Appoggiai il foglio alla pila. «Beh, che ve ne pare?» chiesi.

«Un po’ lunghetta!» gorgogliò Manganello.

«Bella la rima maggio-coraggio all’inizio!» disse contrito Pottutto.

«Vi è piaciuta o no?»

«Anche Le Mille Bolle Blu di Mina, però, se non è cantata sembra una str…!2» il PM non concluse.

«La Canzone di Maggio esprime un sentimento di rabbia mista a malinconia verso tutti coloro che chinano il mento consentendo al Potere di consolidarsi. Al tempo stesso Faber non rinuncia alla speranza: voi non potete fermare il vento, dice. La sua poetica è una continua dialettica fra consapevolezza amara e slanci fiduciosi…»

«Sì, ma che c’azzecca con quello che stavamo dicendo?»

«Le canzoni di De André rappresentano la colonna sonora delle speranze represse dalla violenza dell’Autorità. Violenza con cui aggredisce i manifestanti, violenza con cui tace i ribelli, violenza con cui protegge i più forti.» E ancora rivolto a Manganello: «Non ve ne faccio una colpa. Ce l’avete nel sangue di temere la libertà degli altri. La reprimete perché ogni pensiero che essa conquista, ogni spazio in cui si diffonde, ogni cambiamento che essa agogna, è una sottrazione della vostra autorevolezza» dissi. «Ricordo d’aver letto da qualche parte, mi sembra nel libro Educazione Siberiana di Lilin3, un concetto che condivido. E cioè che vi distinguete dal resto delle persone perché siete gli unici a vivere orgogliosamente come servitori. Simultaneamente, però, questo vi impedisce di capire cosa sia la libertà e odiate chi la professa. Ciò vi crea ansia, frustrazione, stordimento, gelosia…»

«Ora vado a chiamare l’agente Sevizia, gliela faccio venire io l’ansia!» grugnì Manganello.

«Lasci perdere!» lo fermò Pottutto.

«Non mi faccio prendere in giro da un anarchico!»

«Mi perdoni maresciallo, ma queste cose le ho dette da cittadino!» precisai.

«E noi pubblici ministeri, invece, come siamo?» Pottutto protese il collo.

«Voi pubblici ministeri?»

«Noi pubblici ministeri, sì!»

«Uguali» dissi. «Senza divisa, però!»

«Vada a chiamare il suo collega!» ordinò il PM a Manganello.

«Suvvia, non fate i permalosi!» li fermai. E cercai nella pila di fogli quello che mi interessava: «La polizia detiene il monopolio della violenza, perché ridefinisce le norme della propria azione e, appellandosi alla sicurezza, accresce la propria pretesa sulla vita dei singoli. La sua sovranità violenta è tanto inafferrabile quanto spettrale». Saltai qualche riga: «Proprio perciò le sue violenze non sono anomalie, ma rivelano piuttosto il fondo oscuro di questa istituzione. Sono come istantanee che la colgono mentre acquista spazio, acquisisce poteri sui corpi, esamina e sperimenta una nuova legalità, ridefinisce i limiti del potere. Un monopolio della violenza interpretativa che ridefinisce le norme della propria azione e, appellandosi alla sicurezza, accresce la propria pretesa sulla vita dei singoli4… Non credo ci sia bisogno di ulteriori spiegazioni!»

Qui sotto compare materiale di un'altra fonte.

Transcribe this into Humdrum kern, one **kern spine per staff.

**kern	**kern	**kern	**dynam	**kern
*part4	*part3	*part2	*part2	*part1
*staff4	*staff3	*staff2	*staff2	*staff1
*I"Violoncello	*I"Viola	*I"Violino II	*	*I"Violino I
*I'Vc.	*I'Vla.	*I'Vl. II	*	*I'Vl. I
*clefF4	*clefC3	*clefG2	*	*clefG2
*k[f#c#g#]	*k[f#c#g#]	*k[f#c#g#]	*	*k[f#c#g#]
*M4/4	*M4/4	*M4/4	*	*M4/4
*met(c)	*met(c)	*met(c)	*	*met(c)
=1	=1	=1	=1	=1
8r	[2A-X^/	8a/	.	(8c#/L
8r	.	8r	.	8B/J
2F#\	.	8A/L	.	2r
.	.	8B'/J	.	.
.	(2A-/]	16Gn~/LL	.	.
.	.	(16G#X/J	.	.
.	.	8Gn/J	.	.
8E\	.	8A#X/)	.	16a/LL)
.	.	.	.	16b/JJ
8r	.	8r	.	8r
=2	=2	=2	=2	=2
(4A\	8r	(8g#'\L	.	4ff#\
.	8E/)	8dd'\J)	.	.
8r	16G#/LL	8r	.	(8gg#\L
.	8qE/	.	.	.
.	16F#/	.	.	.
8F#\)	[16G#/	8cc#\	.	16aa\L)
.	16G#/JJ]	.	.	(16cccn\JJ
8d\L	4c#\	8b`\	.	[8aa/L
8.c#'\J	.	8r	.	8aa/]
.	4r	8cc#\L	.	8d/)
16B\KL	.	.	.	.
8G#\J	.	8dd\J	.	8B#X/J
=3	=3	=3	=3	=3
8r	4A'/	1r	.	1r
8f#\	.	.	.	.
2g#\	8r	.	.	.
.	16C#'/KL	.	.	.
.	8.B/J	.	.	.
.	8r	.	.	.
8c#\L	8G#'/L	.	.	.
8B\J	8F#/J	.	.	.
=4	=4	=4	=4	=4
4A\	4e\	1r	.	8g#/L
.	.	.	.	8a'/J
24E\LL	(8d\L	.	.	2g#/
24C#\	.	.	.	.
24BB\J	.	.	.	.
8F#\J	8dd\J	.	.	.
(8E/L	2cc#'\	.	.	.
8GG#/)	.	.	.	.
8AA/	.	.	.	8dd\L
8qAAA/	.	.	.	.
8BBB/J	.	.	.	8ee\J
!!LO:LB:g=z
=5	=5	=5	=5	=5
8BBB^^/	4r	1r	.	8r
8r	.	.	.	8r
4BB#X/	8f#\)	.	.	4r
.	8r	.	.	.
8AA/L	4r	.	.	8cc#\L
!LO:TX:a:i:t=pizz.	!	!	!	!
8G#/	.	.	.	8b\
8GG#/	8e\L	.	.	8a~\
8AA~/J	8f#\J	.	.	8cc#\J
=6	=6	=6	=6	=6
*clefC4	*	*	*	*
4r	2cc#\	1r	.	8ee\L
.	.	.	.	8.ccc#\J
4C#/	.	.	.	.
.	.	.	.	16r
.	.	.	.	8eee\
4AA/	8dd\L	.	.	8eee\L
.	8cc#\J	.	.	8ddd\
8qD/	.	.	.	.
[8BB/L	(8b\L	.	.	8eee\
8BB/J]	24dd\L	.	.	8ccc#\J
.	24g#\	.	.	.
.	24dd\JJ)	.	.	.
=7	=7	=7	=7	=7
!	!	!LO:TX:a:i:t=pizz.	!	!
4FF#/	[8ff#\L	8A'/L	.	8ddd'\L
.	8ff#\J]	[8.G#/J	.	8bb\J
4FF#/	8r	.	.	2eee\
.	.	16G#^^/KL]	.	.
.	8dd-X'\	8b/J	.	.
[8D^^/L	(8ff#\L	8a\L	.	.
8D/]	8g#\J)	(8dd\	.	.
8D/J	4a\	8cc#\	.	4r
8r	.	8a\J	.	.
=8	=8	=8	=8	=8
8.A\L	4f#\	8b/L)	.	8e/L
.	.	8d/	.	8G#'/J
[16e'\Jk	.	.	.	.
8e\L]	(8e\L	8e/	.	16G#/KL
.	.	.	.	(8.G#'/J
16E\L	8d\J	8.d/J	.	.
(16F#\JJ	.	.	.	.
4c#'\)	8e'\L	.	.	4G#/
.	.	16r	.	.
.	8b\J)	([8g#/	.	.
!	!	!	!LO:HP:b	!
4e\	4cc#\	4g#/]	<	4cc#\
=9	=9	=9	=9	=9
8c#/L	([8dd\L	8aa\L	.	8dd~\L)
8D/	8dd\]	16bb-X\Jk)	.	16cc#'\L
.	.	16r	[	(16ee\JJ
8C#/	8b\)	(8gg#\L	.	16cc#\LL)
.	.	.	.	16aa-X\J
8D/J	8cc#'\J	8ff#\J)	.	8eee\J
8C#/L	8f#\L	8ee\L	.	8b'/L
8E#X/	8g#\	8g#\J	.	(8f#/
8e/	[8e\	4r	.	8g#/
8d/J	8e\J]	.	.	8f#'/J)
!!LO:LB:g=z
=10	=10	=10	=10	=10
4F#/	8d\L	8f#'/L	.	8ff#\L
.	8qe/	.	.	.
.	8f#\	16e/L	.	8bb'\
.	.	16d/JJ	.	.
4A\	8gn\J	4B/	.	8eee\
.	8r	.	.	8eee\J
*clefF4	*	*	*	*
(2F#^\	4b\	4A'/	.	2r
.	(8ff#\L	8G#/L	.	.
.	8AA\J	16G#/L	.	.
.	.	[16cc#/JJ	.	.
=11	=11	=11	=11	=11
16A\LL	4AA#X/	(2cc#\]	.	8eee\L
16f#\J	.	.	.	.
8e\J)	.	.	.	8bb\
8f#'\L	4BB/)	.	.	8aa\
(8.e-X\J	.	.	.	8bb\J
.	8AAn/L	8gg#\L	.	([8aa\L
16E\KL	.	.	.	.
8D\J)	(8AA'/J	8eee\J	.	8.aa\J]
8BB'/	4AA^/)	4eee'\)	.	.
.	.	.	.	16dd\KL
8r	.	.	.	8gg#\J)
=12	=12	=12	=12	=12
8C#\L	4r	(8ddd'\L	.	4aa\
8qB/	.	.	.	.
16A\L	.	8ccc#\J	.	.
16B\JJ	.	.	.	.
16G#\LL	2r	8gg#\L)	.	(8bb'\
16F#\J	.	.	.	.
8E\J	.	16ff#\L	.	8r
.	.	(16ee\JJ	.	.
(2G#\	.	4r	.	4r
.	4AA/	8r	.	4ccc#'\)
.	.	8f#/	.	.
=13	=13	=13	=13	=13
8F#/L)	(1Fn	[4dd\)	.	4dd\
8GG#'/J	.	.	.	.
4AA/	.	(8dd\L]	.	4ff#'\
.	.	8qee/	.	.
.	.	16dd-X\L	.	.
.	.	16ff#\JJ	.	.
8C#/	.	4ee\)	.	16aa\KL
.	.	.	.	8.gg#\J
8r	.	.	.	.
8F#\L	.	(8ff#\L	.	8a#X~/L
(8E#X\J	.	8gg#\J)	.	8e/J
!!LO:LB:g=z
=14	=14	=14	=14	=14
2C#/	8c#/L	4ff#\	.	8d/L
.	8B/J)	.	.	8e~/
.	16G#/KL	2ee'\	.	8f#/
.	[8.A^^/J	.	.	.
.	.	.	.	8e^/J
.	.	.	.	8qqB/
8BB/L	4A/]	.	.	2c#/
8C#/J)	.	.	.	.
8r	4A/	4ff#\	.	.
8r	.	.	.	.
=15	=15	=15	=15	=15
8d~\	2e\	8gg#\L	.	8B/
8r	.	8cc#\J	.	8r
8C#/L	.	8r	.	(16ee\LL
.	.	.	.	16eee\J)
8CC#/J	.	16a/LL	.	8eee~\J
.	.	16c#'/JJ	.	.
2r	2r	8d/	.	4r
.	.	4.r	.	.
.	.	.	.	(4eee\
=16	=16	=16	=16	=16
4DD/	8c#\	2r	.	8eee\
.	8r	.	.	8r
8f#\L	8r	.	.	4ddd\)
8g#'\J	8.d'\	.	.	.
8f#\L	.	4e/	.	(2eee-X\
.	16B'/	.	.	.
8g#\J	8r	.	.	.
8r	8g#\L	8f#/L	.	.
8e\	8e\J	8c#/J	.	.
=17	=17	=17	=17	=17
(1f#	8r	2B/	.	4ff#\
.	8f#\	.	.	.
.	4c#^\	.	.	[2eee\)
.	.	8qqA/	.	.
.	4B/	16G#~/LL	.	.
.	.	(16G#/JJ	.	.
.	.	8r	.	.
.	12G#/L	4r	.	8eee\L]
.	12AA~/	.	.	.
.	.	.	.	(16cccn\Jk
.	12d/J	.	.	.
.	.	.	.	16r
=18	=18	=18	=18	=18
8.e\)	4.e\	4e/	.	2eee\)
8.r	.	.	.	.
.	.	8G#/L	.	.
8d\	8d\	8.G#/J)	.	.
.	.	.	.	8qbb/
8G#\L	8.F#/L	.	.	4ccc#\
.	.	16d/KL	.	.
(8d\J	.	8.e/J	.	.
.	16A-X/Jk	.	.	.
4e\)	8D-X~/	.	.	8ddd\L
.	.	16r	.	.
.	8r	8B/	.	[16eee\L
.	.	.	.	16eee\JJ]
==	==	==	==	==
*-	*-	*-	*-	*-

«Ottimo» disse Manganello. «Allora non le dia!»

«Solo un pensierino della buona notte: diceva Malatesta che governo significa diritto di fare la legge e imporla a tutti con la forza. Senza forza di polizia non c’è la forza… Rifletteteci sotto le coperte!»

«Capito Manganello?». Il PM al maresciallo. «Poi domani mi fa sapere!»

«Dotto’» questi si gonfiò come un palloncino. «Ma io la notte dormo!»

 

NOTE

 

– 1 Fabrizio De André, Canzone del maggio, 1973.

– 2 Mina, Le mille bolle blu, 1961.

– 3 Nicolai Lilin, Educazione siberiana, Einaudi, 2013.

– 4 Donatella Di Cesare, Il tempo della rivolta, Bollati Boringhieri, 2020.